- [What to produce]: Copy the lines below without any change, starting at the line that contains "elevation (m): 1300" and ending at the line that contains "state / province: Mérida". Include both of those lines.

- [Dataset]:
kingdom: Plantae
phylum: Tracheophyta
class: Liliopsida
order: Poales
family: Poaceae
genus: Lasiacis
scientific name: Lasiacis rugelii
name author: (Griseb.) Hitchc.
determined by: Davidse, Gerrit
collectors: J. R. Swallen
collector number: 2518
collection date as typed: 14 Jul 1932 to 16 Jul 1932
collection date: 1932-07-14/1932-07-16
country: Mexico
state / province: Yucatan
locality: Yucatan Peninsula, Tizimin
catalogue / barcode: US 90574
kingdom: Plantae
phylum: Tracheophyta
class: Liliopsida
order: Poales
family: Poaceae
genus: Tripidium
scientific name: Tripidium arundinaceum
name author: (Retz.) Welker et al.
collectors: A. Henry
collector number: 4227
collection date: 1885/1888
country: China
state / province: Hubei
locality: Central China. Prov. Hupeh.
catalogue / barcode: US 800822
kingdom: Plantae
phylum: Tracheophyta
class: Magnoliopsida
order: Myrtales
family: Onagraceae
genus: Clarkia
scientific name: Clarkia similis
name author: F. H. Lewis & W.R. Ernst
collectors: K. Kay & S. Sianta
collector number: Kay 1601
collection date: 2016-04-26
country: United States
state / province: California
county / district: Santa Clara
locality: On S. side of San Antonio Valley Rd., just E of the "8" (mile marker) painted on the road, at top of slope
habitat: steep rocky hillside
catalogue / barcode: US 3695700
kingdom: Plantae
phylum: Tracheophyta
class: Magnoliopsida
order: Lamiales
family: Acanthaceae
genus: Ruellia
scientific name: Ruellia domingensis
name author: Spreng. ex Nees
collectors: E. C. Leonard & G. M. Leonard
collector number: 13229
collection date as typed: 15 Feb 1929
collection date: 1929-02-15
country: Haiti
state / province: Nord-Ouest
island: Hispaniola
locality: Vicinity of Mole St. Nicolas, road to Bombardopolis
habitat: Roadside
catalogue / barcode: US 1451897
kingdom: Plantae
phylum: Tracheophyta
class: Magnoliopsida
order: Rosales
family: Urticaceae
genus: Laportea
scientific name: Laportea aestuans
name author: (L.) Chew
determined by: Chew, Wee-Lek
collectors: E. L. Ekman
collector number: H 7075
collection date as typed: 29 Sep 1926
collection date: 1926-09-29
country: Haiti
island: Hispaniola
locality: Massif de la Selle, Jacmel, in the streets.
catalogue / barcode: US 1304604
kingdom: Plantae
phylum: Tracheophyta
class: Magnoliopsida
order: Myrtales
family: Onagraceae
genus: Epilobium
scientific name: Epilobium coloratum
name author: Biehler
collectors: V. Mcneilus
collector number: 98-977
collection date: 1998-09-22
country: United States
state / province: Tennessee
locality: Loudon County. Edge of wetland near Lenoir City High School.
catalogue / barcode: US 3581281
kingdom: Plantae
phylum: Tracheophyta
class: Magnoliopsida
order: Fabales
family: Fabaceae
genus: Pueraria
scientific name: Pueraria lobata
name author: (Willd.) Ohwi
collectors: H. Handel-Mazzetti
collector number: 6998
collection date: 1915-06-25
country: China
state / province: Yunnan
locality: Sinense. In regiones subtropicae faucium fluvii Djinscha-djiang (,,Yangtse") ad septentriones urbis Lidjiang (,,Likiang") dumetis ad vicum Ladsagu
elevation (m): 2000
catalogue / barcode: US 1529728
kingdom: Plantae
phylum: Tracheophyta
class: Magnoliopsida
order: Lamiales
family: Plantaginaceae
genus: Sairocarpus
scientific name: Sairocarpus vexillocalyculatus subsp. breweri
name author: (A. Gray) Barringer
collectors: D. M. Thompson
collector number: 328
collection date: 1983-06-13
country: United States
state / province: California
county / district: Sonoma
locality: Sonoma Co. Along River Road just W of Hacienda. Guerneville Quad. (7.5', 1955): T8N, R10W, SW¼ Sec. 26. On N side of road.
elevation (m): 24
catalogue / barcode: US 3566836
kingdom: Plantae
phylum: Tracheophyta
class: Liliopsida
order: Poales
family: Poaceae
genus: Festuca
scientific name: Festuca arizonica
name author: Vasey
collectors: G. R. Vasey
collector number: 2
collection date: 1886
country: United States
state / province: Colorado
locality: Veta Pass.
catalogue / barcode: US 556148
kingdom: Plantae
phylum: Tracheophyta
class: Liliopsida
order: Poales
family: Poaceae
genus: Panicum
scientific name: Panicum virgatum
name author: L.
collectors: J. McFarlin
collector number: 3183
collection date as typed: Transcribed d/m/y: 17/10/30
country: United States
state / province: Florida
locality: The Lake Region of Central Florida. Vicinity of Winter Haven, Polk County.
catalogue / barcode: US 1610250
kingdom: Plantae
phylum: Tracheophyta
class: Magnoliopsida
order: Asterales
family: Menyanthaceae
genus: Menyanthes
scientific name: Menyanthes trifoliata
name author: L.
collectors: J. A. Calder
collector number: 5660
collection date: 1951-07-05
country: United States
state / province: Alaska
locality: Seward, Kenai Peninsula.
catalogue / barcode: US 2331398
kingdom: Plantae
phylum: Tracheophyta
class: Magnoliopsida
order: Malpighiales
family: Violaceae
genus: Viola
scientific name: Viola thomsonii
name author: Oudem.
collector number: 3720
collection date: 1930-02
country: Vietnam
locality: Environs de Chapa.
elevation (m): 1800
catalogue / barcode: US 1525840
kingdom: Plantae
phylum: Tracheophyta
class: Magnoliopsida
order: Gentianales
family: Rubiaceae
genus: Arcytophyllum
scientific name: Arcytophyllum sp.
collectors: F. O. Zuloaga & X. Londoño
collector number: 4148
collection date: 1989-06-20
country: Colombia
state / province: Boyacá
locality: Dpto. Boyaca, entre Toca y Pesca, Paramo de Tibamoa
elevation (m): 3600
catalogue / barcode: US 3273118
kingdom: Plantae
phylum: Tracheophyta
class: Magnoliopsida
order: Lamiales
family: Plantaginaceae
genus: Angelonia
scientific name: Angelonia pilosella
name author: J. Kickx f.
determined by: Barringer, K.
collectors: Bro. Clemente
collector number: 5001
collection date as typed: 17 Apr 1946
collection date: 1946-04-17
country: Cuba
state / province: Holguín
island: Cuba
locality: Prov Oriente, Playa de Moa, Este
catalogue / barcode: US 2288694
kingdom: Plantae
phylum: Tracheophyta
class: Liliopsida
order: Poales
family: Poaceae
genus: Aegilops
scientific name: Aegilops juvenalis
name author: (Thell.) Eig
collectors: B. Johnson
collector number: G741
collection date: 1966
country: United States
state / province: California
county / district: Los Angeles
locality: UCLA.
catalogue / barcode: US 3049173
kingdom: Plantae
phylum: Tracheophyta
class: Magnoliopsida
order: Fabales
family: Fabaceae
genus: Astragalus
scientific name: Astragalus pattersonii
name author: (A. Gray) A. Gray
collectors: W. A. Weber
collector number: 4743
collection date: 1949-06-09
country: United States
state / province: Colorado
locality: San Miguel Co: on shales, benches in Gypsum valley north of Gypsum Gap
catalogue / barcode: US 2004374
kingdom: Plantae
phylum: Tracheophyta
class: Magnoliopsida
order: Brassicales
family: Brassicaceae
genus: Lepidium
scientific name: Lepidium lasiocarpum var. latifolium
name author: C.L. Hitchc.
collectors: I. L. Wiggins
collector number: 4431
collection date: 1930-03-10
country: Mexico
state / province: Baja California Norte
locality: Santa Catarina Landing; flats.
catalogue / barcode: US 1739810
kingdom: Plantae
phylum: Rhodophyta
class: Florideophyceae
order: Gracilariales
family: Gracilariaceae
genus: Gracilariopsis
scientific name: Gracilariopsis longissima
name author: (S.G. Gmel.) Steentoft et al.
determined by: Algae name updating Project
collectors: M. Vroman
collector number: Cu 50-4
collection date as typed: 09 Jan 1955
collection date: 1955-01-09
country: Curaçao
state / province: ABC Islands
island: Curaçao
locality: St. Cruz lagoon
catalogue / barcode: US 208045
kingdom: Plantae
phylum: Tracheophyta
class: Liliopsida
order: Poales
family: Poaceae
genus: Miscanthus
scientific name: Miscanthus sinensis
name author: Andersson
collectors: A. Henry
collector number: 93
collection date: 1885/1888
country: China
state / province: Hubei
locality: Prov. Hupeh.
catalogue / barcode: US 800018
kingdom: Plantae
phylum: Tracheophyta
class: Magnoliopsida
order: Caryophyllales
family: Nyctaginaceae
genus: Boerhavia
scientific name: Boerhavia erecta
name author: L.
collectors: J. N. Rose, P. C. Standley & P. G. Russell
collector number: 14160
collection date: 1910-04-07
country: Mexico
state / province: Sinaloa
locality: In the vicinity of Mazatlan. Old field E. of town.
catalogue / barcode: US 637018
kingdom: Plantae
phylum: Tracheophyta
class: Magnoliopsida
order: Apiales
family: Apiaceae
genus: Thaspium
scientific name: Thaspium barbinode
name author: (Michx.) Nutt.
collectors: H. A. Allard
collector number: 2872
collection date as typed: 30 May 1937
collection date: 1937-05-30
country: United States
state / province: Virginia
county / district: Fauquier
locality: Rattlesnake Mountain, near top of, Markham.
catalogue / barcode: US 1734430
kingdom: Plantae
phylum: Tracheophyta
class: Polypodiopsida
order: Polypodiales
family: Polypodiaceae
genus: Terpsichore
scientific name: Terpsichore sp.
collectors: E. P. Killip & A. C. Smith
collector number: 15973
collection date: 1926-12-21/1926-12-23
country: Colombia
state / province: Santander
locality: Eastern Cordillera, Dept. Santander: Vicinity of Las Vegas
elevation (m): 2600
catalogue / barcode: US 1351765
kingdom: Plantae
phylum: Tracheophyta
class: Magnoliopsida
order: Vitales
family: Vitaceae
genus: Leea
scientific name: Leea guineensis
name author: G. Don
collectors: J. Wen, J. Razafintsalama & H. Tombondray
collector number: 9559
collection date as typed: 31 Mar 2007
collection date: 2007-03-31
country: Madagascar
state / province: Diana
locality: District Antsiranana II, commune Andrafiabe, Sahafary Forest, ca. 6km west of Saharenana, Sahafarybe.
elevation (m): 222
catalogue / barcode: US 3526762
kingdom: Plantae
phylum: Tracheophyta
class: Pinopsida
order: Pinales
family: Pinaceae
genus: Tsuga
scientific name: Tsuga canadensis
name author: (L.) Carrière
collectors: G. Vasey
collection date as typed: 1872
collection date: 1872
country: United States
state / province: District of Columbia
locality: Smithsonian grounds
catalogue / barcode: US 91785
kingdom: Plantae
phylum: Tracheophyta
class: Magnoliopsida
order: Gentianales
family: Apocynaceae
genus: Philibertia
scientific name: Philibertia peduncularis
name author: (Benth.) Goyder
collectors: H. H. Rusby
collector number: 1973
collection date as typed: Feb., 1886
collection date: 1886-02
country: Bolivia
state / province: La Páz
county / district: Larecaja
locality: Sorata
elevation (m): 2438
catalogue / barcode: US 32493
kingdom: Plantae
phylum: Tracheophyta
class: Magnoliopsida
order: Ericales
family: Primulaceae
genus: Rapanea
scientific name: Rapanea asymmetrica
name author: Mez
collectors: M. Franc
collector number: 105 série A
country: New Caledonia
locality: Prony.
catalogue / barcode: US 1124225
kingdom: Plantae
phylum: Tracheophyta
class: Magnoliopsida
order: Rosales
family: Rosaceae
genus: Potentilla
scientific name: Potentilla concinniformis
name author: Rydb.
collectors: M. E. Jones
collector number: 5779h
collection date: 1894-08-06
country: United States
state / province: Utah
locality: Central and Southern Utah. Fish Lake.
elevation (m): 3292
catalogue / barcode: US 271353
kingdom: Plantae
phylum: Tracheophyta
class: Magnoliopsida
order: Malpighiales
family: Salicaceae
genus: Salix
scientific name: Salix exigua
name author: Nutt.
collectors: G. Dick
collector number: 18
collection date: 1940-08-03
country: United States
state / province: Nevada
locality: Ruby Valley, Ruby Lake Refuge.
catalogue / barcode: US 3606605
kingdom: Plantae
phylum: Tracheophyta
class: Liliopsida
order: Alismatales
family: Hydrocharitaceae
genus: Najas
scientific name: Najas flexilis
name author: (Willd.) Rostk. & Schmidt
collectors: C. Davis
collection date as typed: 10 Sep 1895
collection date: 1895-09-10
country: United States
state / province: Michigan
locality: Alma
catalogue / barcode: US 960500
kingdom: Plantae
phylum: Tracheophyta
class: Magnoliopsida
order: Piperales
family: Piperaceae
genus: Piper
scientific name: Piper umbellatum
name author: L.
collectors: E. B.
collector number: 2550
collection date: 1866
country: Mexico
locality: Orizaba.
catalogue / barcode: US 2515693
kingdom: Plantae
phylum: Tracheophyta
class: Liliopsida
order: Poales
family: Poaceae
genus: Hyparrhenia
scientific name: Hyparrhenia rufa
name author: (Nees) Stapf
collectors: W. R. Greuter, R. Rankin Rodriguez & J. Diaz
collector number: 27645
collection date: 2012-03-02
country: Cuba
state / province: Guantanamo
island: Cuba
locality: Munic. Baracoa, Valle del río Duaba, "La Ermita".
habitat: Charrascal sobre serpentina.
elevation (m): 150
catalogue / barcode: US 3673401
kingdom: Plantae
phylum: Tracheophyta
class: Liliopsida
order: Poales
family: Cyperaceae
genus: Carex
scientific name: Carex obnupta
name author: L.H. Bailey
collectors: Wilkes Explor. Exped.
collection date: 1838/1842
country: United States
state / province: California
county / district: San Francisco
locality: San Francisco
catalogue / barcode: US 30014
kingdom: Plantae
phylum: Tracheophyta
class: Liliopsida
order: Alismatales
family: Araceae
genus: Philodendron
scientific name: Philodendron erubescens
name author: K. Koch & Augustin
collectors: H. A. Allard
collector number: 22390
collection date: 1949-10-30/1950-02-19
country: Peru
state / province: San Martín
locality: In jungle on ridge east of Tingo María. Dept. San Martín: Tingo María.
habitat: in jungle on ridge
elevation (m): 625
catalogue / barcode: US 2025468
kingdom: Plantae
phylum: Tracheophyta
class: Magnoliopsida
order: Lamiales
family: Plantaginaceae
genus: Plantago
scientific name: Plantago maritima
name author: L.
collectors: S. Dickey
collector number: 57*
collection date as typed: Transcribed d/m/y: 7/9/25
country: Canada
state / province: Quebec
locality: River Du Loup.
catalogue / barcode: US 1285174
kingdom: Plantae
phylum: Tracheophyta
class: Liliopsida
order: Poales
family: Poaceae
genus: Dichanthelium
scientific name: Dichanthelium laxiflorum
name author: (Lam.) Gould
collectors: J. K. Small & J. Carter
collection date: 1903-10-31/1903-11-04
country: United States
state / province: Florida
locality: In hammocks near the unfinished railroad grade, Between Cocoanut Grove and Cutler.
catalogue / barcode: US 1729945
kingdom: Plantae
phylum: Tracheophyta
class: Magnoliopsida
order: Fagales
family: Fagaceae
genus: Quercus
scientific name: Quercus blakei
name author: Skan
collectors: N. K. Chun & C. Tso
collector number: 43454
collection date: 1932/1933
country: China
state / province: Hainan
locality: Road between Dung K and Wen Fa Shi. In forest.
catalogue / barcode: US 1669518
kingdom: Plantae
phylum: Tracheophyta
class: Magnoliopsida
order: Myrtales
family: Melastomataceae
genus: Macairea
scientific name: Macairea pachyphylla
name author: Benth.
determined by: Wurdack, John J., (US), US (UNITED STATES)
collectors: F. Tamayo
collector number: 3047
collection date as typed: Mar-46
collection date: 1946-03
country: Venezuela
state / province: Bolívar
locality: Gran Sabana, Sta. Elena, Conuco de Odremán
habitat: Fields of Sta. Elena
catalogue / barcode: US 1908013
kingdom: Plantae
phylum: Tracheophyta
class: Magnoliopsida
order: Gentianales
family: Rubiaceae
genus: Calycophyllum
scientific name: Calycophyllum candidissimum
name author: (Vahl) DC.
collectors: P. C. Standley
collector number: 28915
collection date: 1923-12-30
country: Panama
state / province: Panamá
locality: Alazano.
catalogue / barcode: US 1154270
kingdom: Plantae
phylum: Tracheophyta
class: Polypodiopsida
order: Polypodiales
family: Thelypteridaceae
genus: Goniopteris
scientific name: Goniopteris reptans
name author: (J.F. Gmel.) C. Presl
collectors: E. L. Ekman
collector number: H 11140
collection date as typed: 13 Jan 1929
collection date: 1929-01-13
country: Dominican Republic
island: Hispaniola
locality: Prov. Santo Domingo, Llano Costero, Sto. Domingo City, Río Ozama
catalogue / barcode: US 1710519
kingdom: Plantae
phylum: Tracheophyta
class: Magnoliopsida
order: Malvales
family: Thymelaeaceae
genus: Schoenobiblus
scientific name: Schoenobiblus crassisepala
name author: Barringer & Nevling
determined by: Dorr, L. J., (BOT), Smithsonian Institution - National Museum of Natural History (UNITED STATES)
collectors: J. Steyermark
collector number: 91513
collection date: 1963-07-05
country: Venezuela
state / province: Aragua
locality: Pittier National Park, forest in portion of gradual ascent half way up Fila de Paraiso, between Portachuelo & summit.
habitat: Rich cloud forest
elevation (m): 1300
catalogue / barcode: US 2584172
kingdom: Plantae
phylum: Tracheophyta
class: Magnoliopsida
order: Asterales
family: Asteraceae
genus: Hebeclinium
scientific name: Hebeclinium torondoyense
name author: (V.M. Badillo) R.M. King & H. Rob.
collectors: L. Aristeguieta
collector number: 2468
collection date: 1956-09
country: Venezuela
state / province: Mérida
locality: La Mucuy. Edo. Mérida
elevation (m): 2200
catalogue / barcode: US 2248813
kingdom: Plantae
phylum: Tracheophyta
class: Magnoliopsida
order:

- [Exercise result]:
elevation (m): 1300
catalogue / barcode: US 2584172
kingdom: Plantae
phylum: Tracheophyta
class: Magnoliopsida
order: Asterales
family: Asteraceae
genus: Hebeclinium
scientific name: Hebeclinium torondoyense
name author: (V.M. Badillo) R.M. King & H. Rob.
collectors: L. Aristeguieta
collector number: 2468
collection date: 1956-09
country: Venezuela
state / province: Mérida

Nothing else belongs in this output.